_WHAT THIS TASK INVOLVES_
Your answer should be every line of the entries that has the string "down" in it.

_RECORDED DATA_

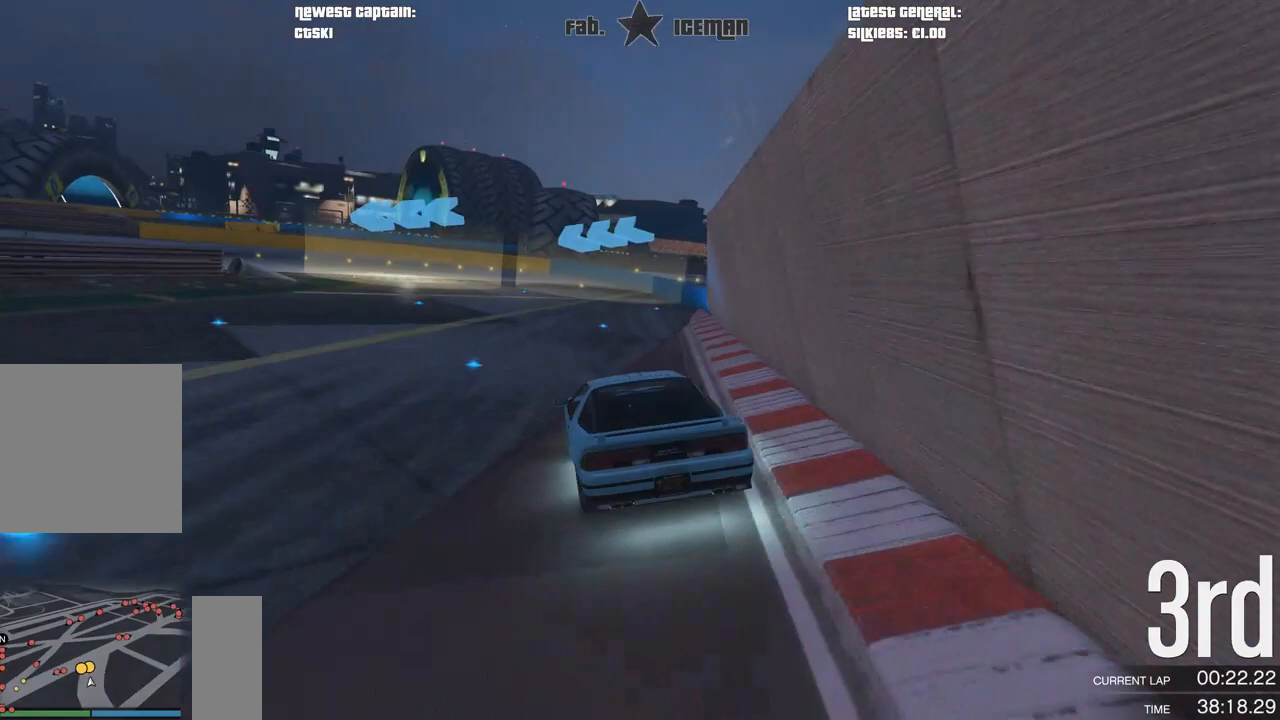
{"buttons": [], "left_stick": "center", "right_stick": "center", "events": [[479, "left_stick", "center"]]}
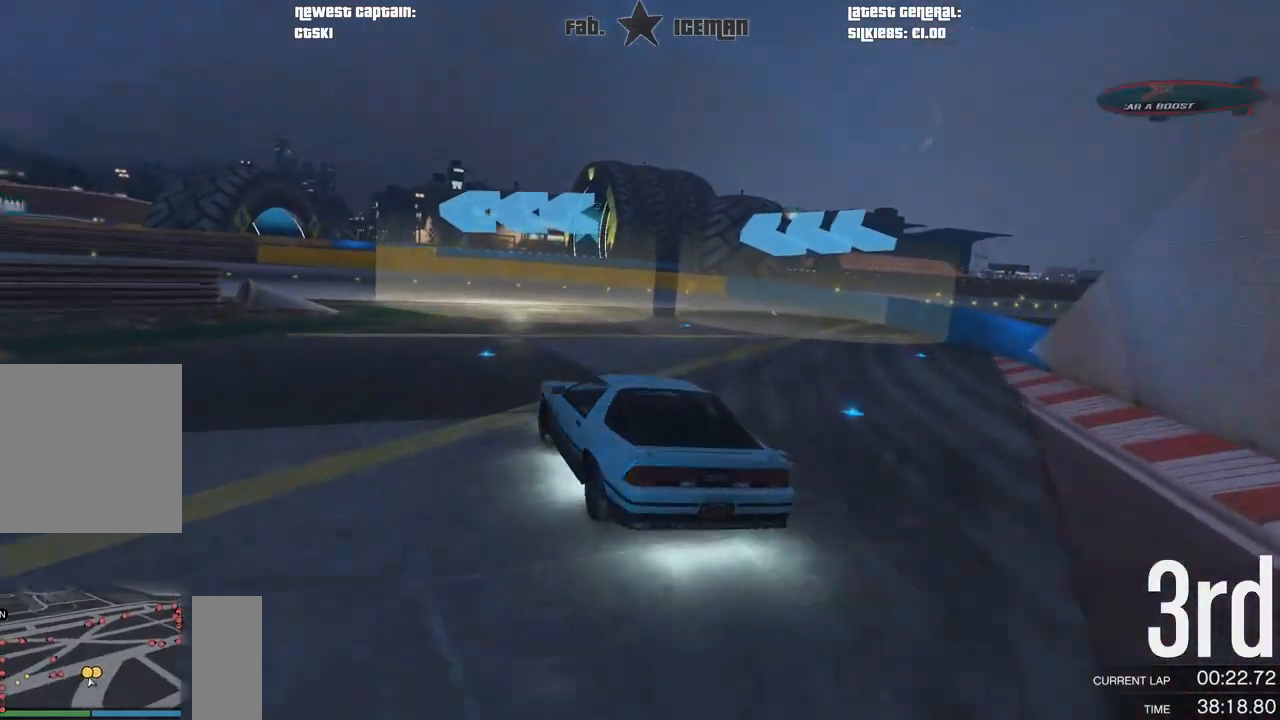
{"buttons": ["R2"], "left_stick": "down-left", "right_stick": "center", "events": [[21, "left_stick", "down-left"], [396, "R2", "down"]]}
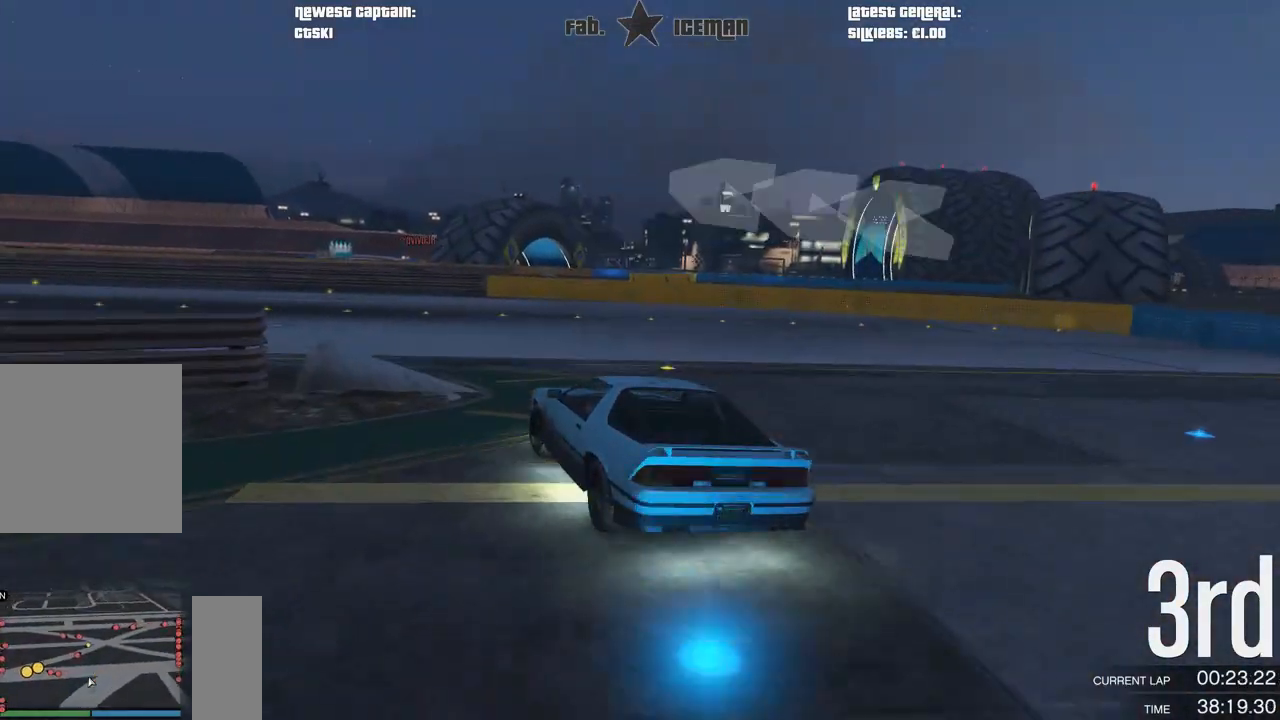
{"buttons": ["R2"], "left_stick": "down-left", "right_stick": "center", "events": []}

--

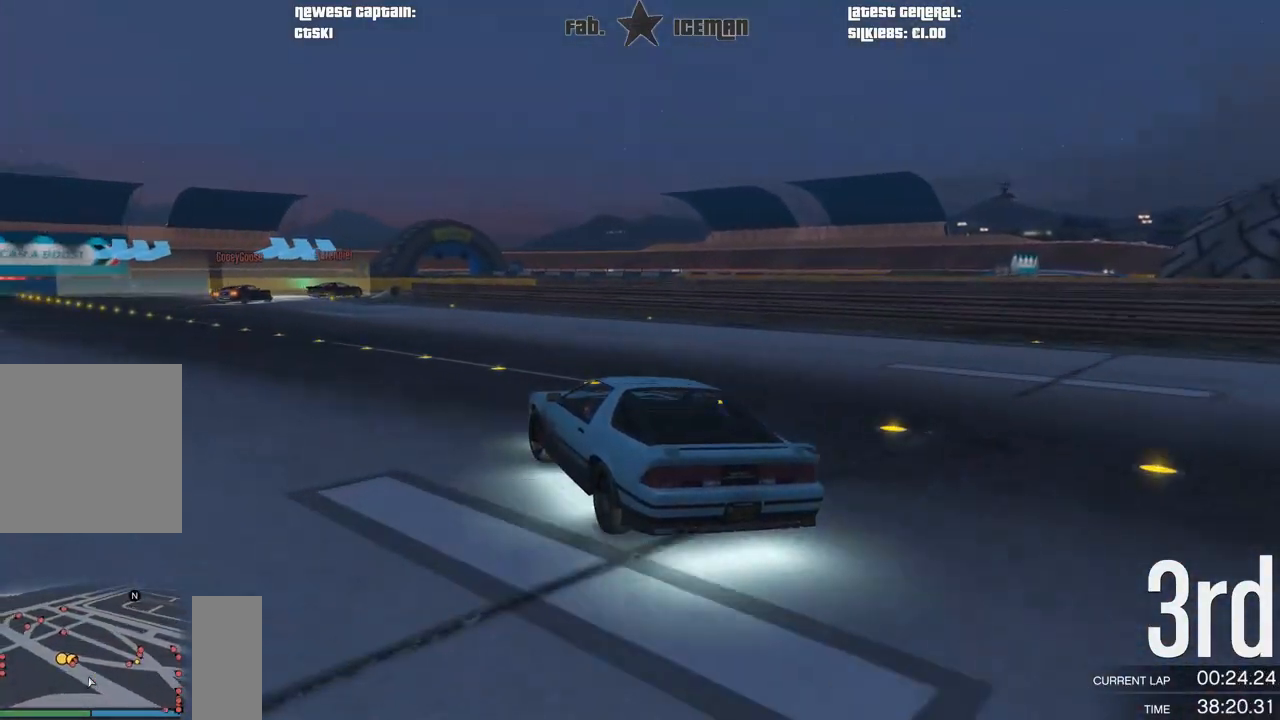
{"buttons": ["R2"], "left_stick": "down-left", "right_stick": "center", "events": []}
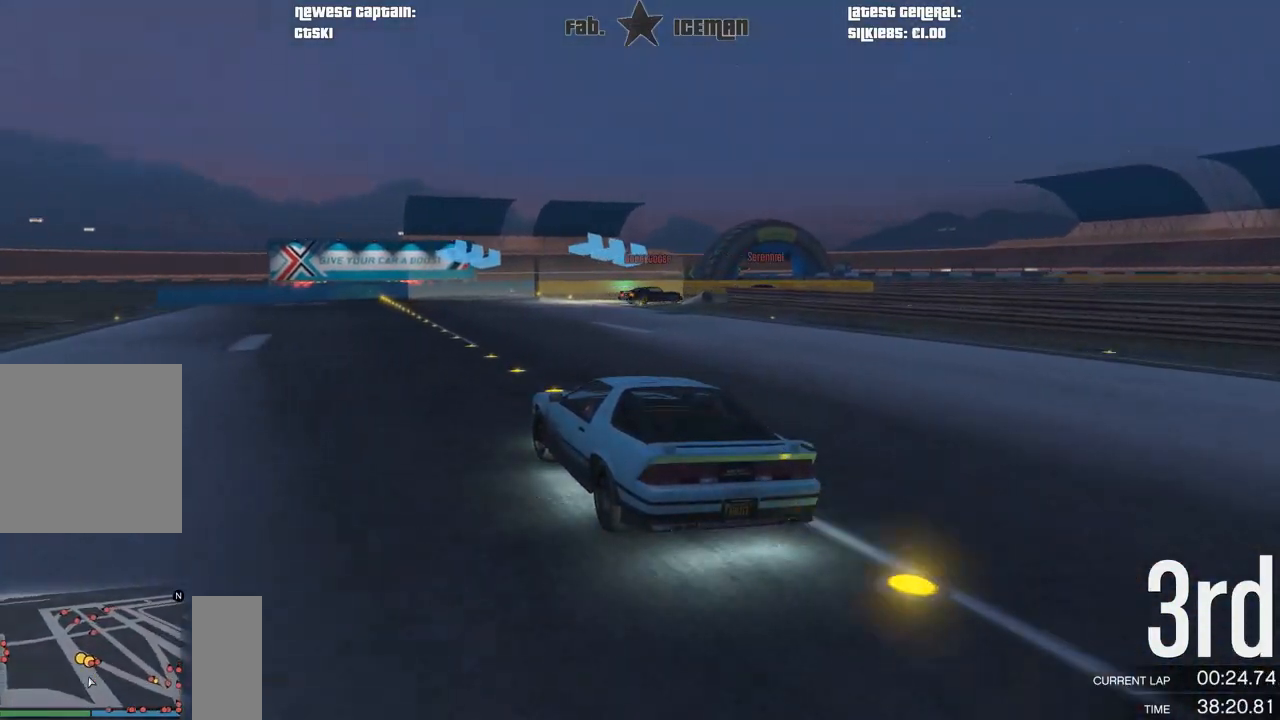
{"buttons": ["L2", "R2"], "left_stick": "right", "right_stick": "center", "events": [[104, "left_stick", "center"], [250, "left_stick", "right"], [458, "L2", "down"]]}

_EXPECTED OUTPUT_
{"buttons": ["R2"], "left_stick": "down-left", "right_stick": "center", "events": [[21, "left_stick", "down-left"], [396, "R2", "down"]]}
{"buttons": ["R2"], "left_stick": "down-left", "right_stick": "center", "events": []}
{"buttons": ["R2"], "left_stick": "down-left", "right_stick": "center", "events": []}
{"buttons": ["L2", "R2"], "left_stick": "right", "right_stick": "center", "events": [[104, "left_stick", "center"], [250, "left_stick", "right"], [458, "L2", "down"]]}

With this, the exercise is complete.